Genetic analysis of a case of mild epilepsy due to variant of SCN9A gene

Abstract

To explore the genetic etiology of a patient with epilepsy and provide genetic counseling. A patient who had visited the Center for Reproductive Medicine of Shandong University on November 11, 2020 was selected as the study subject, and her clinic information was collected. Candidate variant was identified through whole exome sequencing (WES), and Sanger sequencing was used for validation. Possible transcriptional changes caused by the variant was detected by reverse transcription-PCR and Sanger sequencing. The patient was a 35-year-old female with no fever at the onset, loss of consciousness and abnormal firing in the temporal lobe, manifesting predominantly as convulsions and fainting.

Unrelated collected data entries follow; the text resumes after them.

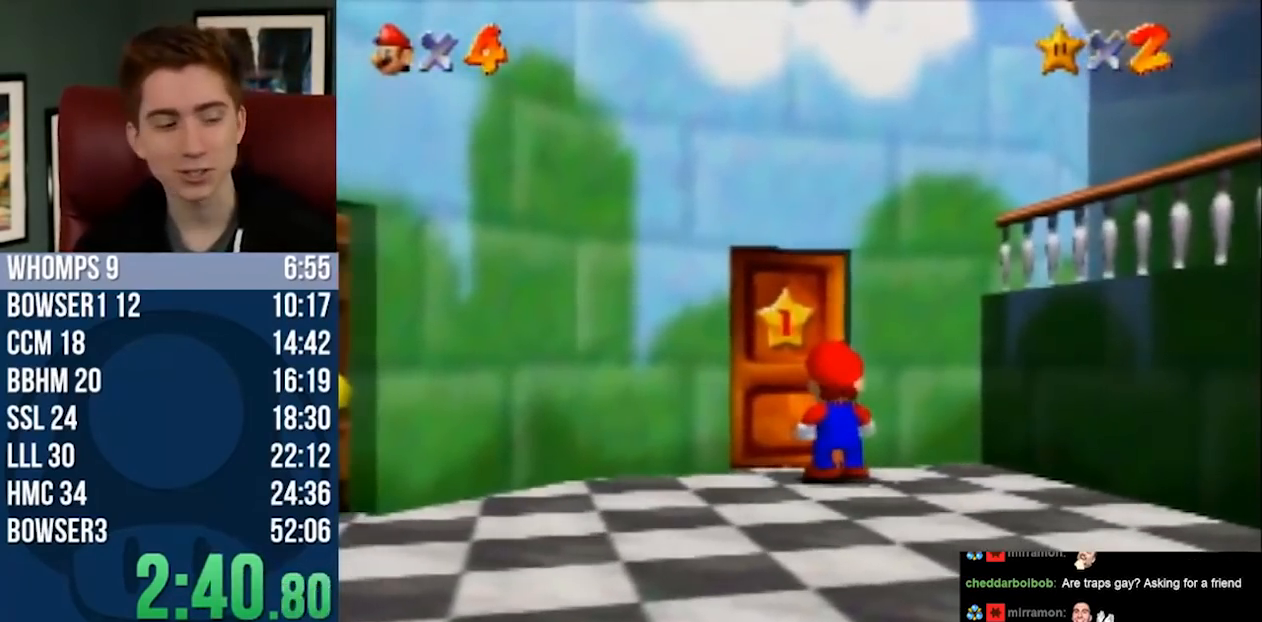
{"buttons": [], "left_stick": "up", "button_events": []}
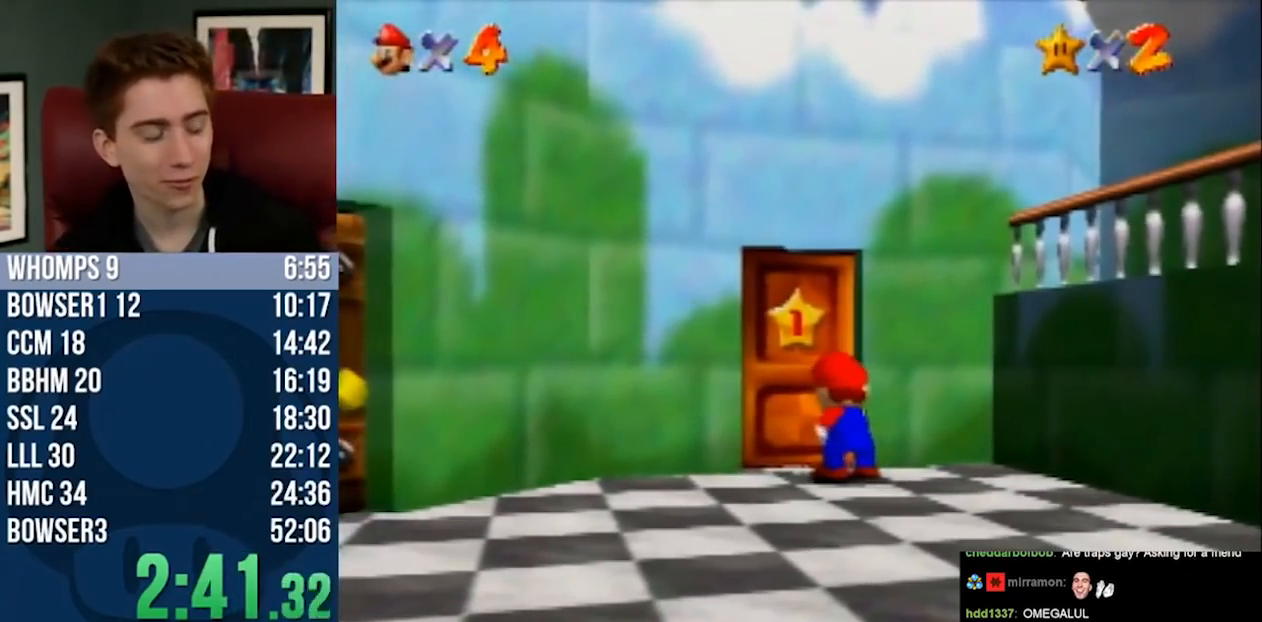
{"buttons": [], "left_stick": "center", "button_events": [[333, "A", "down"], [433, "A", "up"]]}
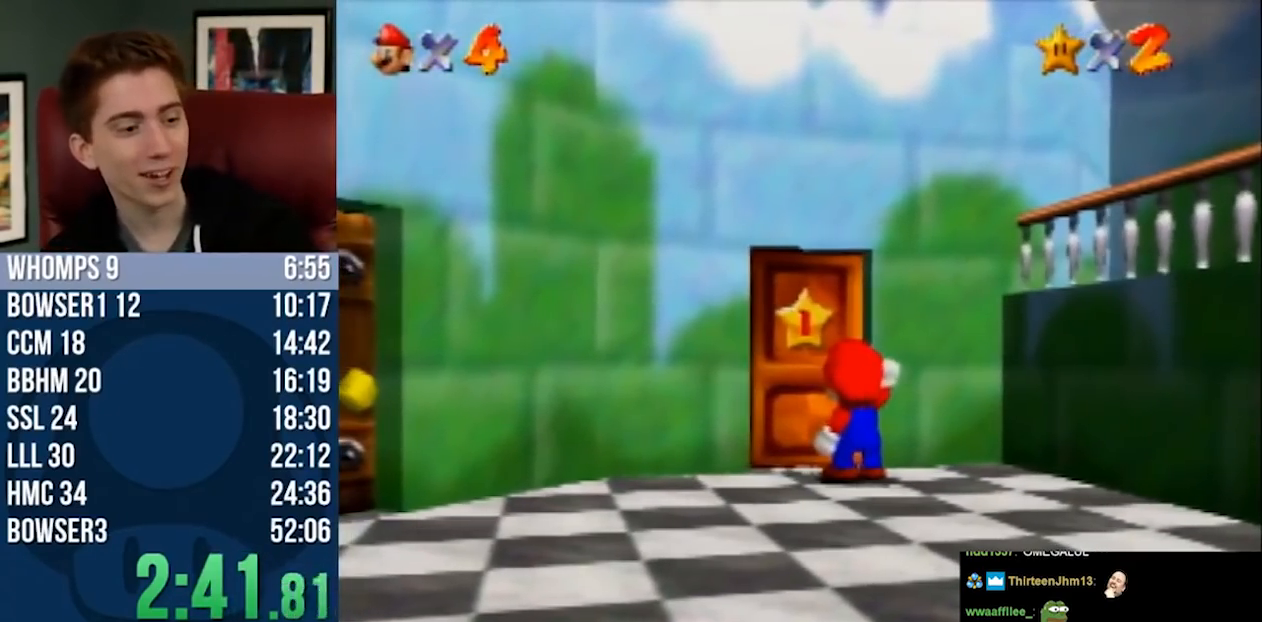
{"buttons": [], "left_stick": "center", "button_events": []}
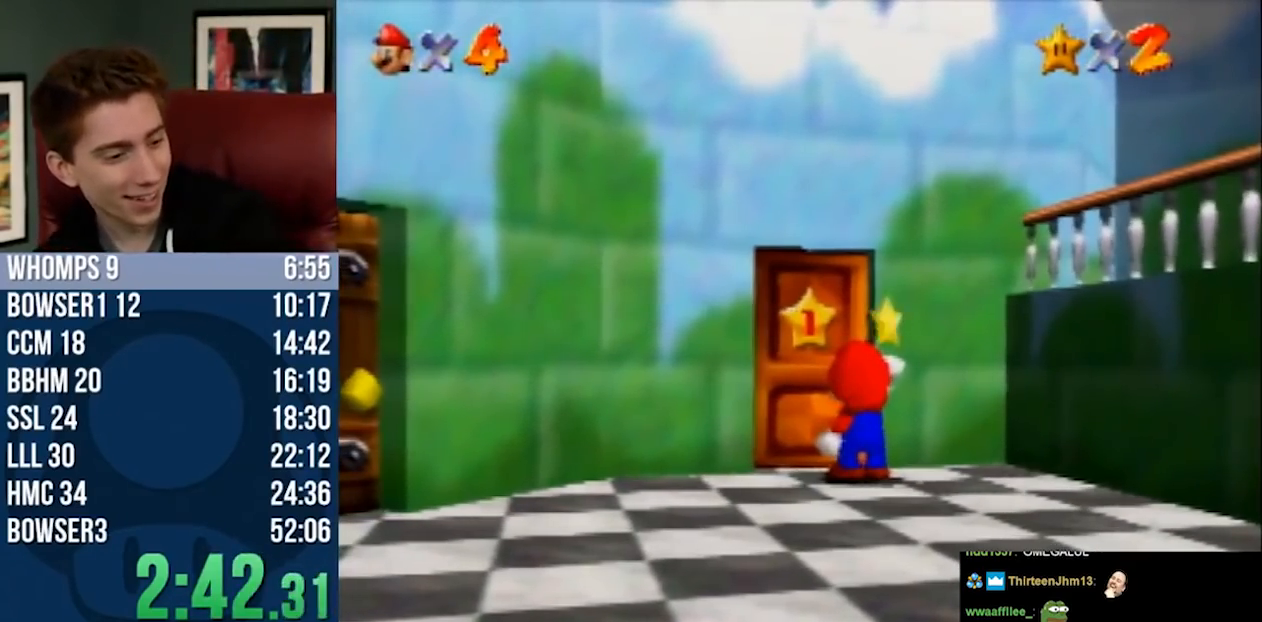
{"buttons": [], "left_stick": "center", "button_events": []}
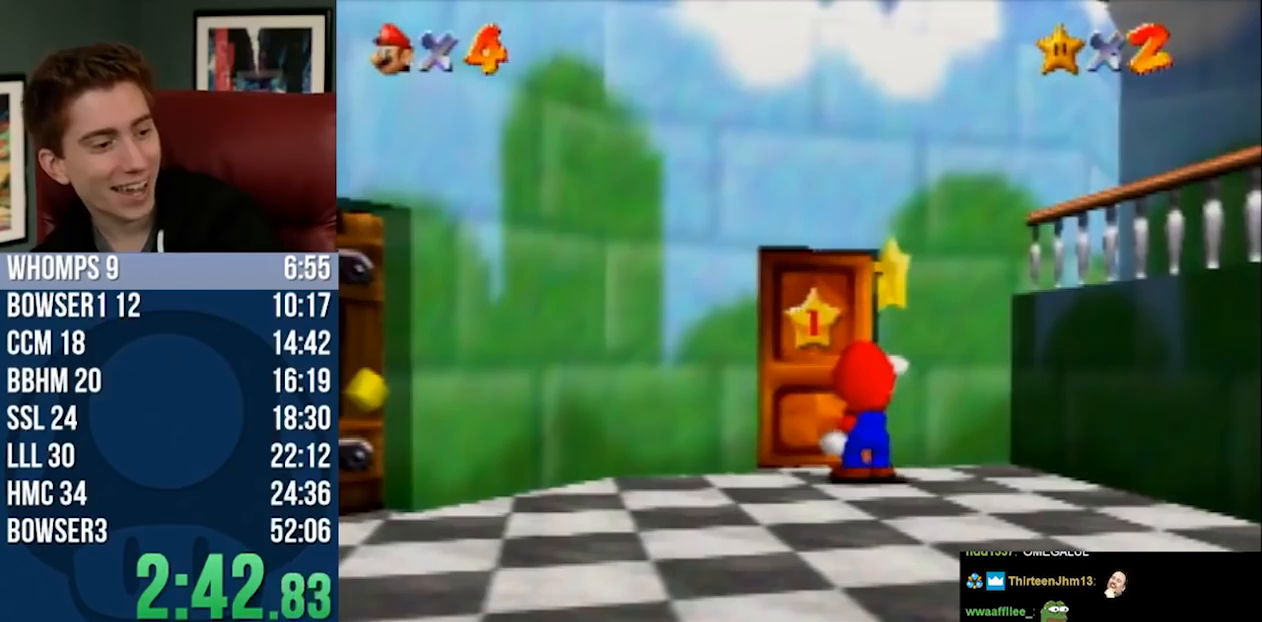
{"buttons": [], "left_stick": "center", "button_events": []}
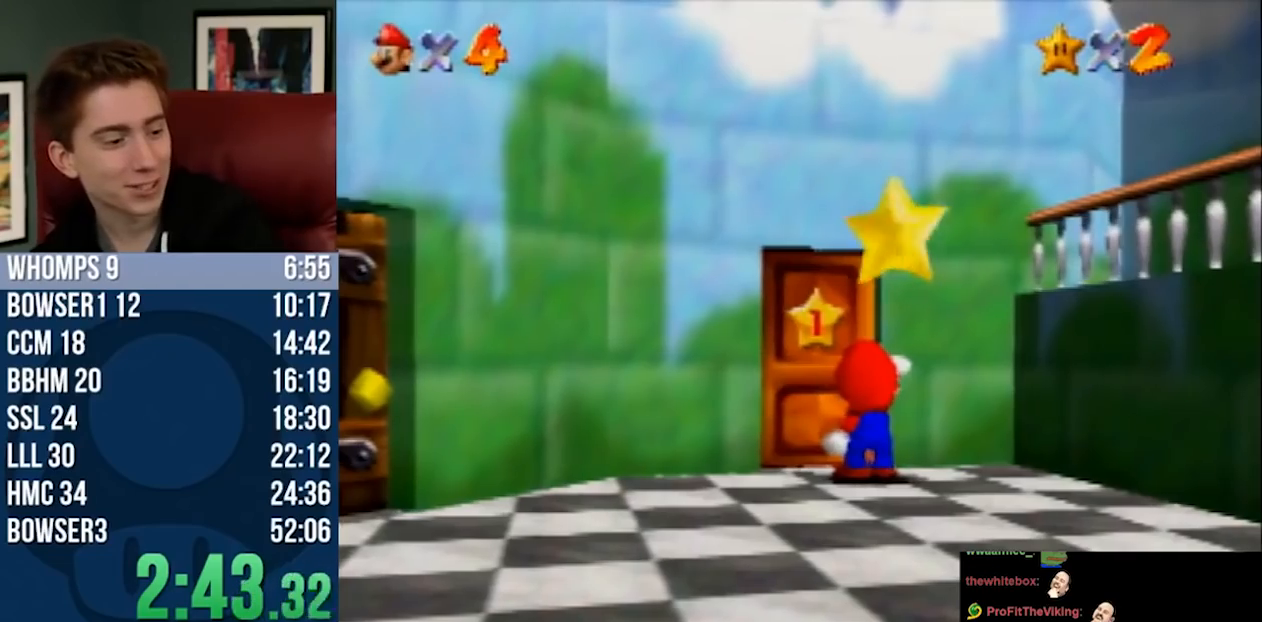
{"buttons": [], "left_stick": "center", "button_events": []}
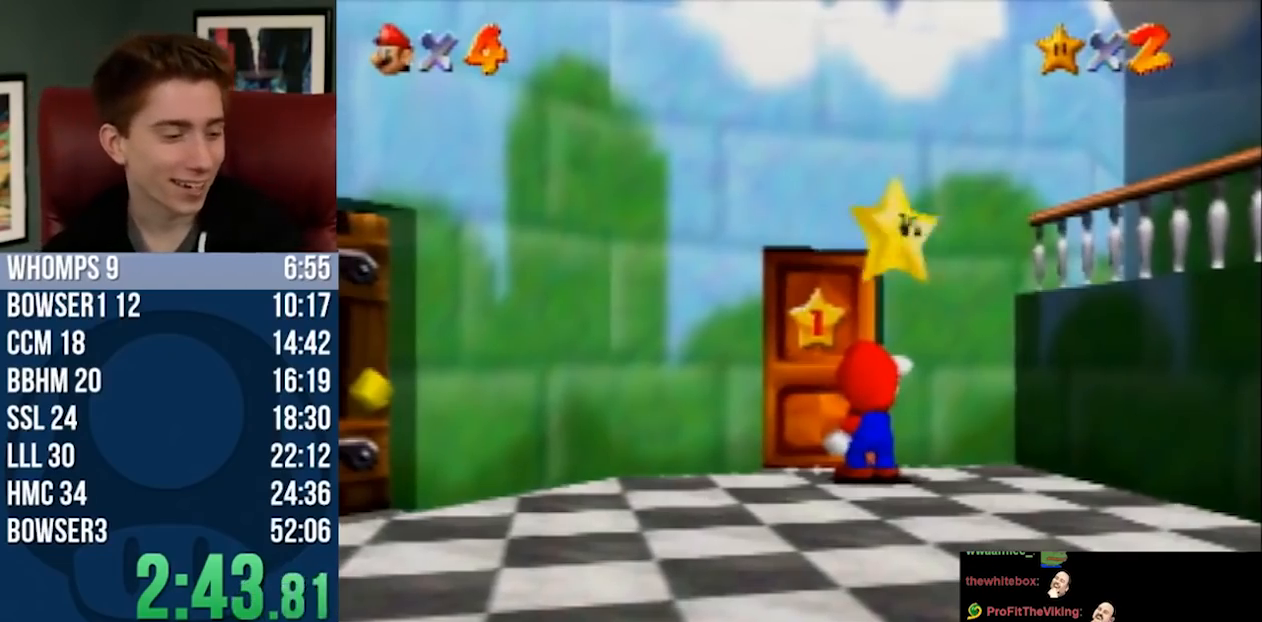
{"buttons": ["A", "B"], "left_stick": "up", "button_events": [[450, "A", "down"], [450, "B", "down"]]}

WES revealed that she had harbored a heterozygous c.2841+5G>A variant of the SCN9A gene, which was verified by Sanger sequencing. cDNA sequencing confirmed that 154 bases were inserted between exons 16 and 17 of the SCN9A gene, which probably produced a truncated protein and affected the normal function of the SCN9A protein. Based on the guidelines from the American College of Medical Genetics and Genomics, the c.2841+5G>A variant was classified as likely pathogenic (PVS1_Strong+PM2_Supporting). The c.2841+5G>A variant of the SCN9A gene probably underlay the epilepsy in this patient. Above finding has enriched the variant spectrum of the SCN9A gene and provided a basis for the prenatal diagnosis and preimplantation genetic testing for this patient.